17 July 2020
“In the beginning was the Word, and the Word was with God and the Word was God. He was in the beginning with God” (John1:1-2).
‘In the beginning’ brings us back to Genesis 1. “In the beginning, God created the heavens and the earth. The earth was without form and void, and darkness was over the face of the deep. And the Spirit of God was hovering over the face of the waters” (Gen. 1:1-2).
Notice that the Word (Jesus Christ) was in the beginning with God. Note also that the Spirit of God was hovering over the face of the waters in the beginning: we see the triune God at the very beginning – the Father, the Son and the Holy Spirit.
The term ‘beginning’ may come through to us that God has a beginning as we understand it in our human context in the use of this term. That is not the meaning of this communication.
In fact it brings us into the realm of the eternal: it emphasises the absolute being of God, who is both infinite, self-sufficient and self-existent. God is, in other words, uncaused and uncreated, never needing to be created because He always was, and without any capacity or possibility ever not to be. He is the great “I am”, the eternal One, who possesses the ground of existence in Himself (Psalm 90:2; Isaiah 40:28).
He is the ground and first cause of all things, and it is only through Him that all things exist, including ourselves (Romans 11:36). All things were created by Him (Rev. 4:11) and are therefore dependent on Him for their existence. He Himself gives all men life and breath and everything else (Acts 17:25). In Him we live and move and have our being (Acts 17:28; Daniel 5:23).
God exists in a different way from His creatures. We exist in a dependent, derived, finite, fragile way, but our Maker exists in an eternal, self-sustaining, necessary way – in the sense that God does not have it in Him to go out of existence, just as we do not have it in us to live for ever. We necessarily age and die; God necessarily continues for ever unchanged, because it is HIs eternal nature to do so.
During this current viral pandemic, this reality comes through in a very vivid way. As patients struggle to have breath in the ICU with the ventilators, the reality that breath may be taken away from them in a moment is ever so real. I recall my own experience some 40 years ago when I was in the ICU with shortness of breath and the possible diagnosis of Myocarditis caused by a virus, the night in the ICU was ‘peppered’ with several patients collapsing and the medical staff trying vigorously to resuscitate them. In the midst of this, I thank God for reminding me of my finiteness and the need to just ‘rest’ in Him and leave everything to HIm, even in the midst of struggling to breathe.

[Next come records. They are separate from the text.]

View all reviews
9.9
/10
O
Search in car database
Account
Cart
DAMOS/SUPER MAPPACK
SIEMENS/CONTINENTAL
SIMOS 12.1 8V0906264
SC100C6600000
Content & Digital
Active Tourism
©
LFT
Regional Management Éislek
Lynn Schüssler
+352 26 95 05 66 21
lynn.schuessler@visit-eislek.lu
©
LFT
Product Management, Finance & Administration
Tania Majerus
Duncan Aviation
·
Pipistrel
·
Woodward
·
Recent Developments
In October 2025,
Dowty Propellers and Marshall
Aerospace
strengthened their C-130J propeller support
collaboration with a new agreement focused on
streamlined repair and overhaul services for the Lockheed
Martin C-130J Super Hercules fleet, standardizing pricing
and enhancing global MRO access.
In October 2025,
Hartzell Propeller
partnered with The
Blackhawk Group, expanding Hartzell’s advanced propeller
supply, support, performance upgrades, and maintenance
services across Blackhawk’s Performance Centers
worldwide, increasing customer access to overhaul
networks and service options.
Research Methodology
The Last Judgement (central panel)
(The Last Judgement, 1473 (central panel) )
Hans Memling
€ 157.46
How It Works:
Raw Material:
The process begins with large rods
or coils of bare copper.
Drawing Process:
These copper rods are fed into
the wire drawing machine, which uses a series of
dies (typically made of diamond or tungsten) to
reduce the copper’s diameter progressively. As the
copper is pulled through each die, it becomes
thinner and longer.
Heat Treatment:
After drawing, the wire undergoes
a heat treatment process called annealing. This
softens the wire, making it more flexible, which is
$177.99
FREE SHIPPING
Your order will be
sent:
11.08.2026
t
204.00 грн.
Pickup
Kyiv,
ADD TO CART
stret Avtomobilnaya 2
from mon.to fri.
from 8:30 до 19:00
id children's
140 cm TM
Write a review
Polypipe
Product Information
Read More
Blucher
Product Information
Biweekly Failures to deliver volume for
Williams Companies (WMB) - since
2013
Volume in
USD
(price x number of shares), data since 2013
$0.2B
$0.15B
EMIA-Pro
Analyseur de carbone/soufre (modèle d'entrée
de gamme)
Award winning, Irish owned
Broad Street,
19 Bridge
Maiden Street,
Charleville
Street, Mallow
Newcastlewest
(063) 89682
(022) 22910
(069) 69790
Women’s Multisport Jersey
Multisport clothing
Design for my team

When God allowed me to return to the wards subsequently, I recall hearing the beautiful ‘singing’ of the birds at the open windows and I was thankful to God for allowing me to recover and to praise Him.
Such an experience truly helps me to realise the transcendence and eternal ‘nature’ of God and the definite need to depend on Him for our very lives and existence. It gives an impetus to make our moments count for God, for our very breath is in His hands.
There are no events in this world that are not directed by His hand in accordance with His pleasure and will (Eph. 1:5) and there are no ‘accidents’ that reside outside His control (Matt. 10:29). He is self- governing and without obligations to His creatures and the peoples of the earth. No one can hold back His hand and His will is irresistible (Rom. 9:19). As we meditate on these, let us bow in Worship and Adoration for He alone is God and there is none other.